Dudley Dialogue – developing my project
As I settled into my research, I spent more and more time at Gather, a social enterprise in the centre of Dudley. I began meeting, listening and opening up conversations with the Gather community. I also got involved with their weekly craft group which provides an opportunity to craft with company and share skills. During these meetups, the community was open and generous with their time and knowledge. I learnt new skills in tatting, a technique where lace is constructed through a series of knots and loops and a craft I am now keen to incorporate within my own practice. I listened to familial stories as well as debates and themes that matter to the communities who live and work in and around Dudley.
As part of my time at Gather, I facilitated workshops for participants to turn their photographs and associated memories into Jewellery. I introduced participants to working with metal and resistant materials using traditional techniques and processes used in the jewellery and silversmithing industry. Together we made embossed copper brooches as well as stamping and forming bangles and bookmarks.

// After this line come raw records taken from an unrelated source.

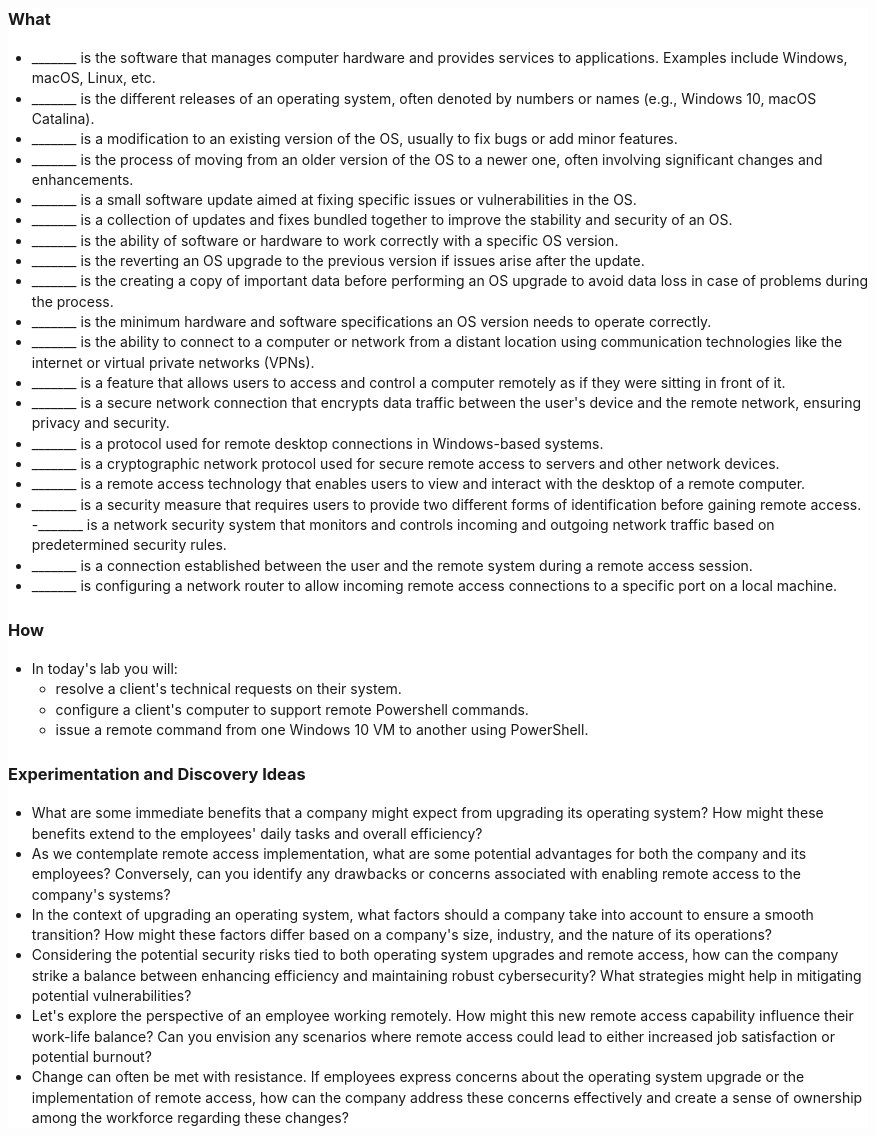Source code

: ### What
- _______ is the software that manages computer hardware and provides services to applications. Examples include Windows, macOS, Linux, etc.
- _______ is the different releases of an operating system, often denoted by numbers or names (e.g., Windows 10, macOS Catalina).
- _______ is a modification to an existing version of the OS, usually to fix bugs or add minor features.
- _______ is the process of moving from an older version of the OS to a newer one, often involving significant changes and enhancements.
- _______ is a small software update aimed at fixing specific issues or vulnerabilities in the OS.
- _______ is a collection of updates and fixes bundled together to improve the stability and security of an OS.
- _______ is the ability of software or hardware to work correctly with a specific OS version.
- _______ is the reverting an OS upgrade to the previous version if issues arise after the update.
- _______ is the creating a copy of important data before performing an OS upgrade to avoid data loss in case of problems during the process.
- _______ is the minimum hardware and software specifications an OS version needs to operate correctly.
- _______ is the ability to connect to a computer or network from a distant location using communication technologies like the internet or virtual private networks (VPNs).
- _______ is a feature that allows users to access and control a computer remotely as if they were sitting in front of it.
- _______ is a secure network connection that encrypts data traffic between the user's device and the remote network, ensuring privacy and security.
- _______ is a protocol used for remote desktop connections in Windows-based systems.
- _______ is a cryptographic network protocol used for secure remote access to servers and other network devices.
- _______ is a remote access technology that enables users to view and interact with the desktop of a remote computer.
- _______ is a security measure that requires users to provide two different forms of identification before gaining remote access.
-_______ is a network security system that monitors and controls incoming and outgoing network traffic based on predetermined security rules.
- _______ is a connection established between the user and the remote system during a remote access session.
- _______ is configuring a network router to allow incoming remote access connections to a specific port on a local machine.

### How
- In today's lab you will:
  - resolve a client's technical requests on their system.
  - configure a client's computer to support remote Powershell commands.
  - issue a remote command from one Windows 10 VM to another using PowerShell.

### Experimentation and Discovery Ideas
- What are some immediate benefits that a company might expect from upgrading its operating system? How might these benefits extend to the employees' daily tasks and overall efficiency?
- As we contemplate remote access implementation, what are some potential advantages for both the company and its employees? Conversely, can you identify any drawbacks or concerns associated with enabling remote access to the company's systems?
- In the context of upgrading an operating system, what factors should a company take into account to ensure a smooth transition? How might these factors differ based on a company's size, industry, and the nature of its operations?
- Considering the potential security risks tied to both operating system upgrades and remote access, how can the company strike a balance between enhancing efficiency and maintaining robust cybersecurity? What strategies might help in mitigating potential vulnerabilities?
- Let's explore the perspective of an employee working remotely. How might this new remote access capability influence their work-life balance? Can you envision any scenarios where remote access could lead to either increased job satisfaction or potential burnout?
- Change can often be met with resistance. If employees express concerns about the operating system upgrade or the implementation of remote access, how can the company address these concerns effectively and create a sense of ownership among the workforce regarding these changes?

As my residency at Gather unfolded, my ideas developed to follow a more organic process. I began visiting the areas and landmarks that arose during my conversations in Gather. Out and about on foot, I was able to adopt a more curious approach, taking the time to slow down, stopping to draw and photograph the local surroundings. Ghost signs, Victorian tiled doorways and embellished masonry all become visible. I took these images back into the workshops at Gather, which opened new dialogues about reimagining the familiar - linked to memory and the shared and lived experience of a space.
My interest in the Living Memory Project was triggered by the historic relationship that photography has with jewellery. Photographic miniatures incorporated in personal adornment are most commonly associated with nineteenth-century sentimental jewellery. Now, within a digital world, the place of the family photograph album has changed. Advances in technology have transferred a singular miniature photographic portrait of a loved one carried in a locket to albums with thousands of images, all accessible and shareable through our mobile devices.
As I move forward from the Living Memory project, it has had a lasting impact on how I examine, digest and reframe the changing narratives of my family album.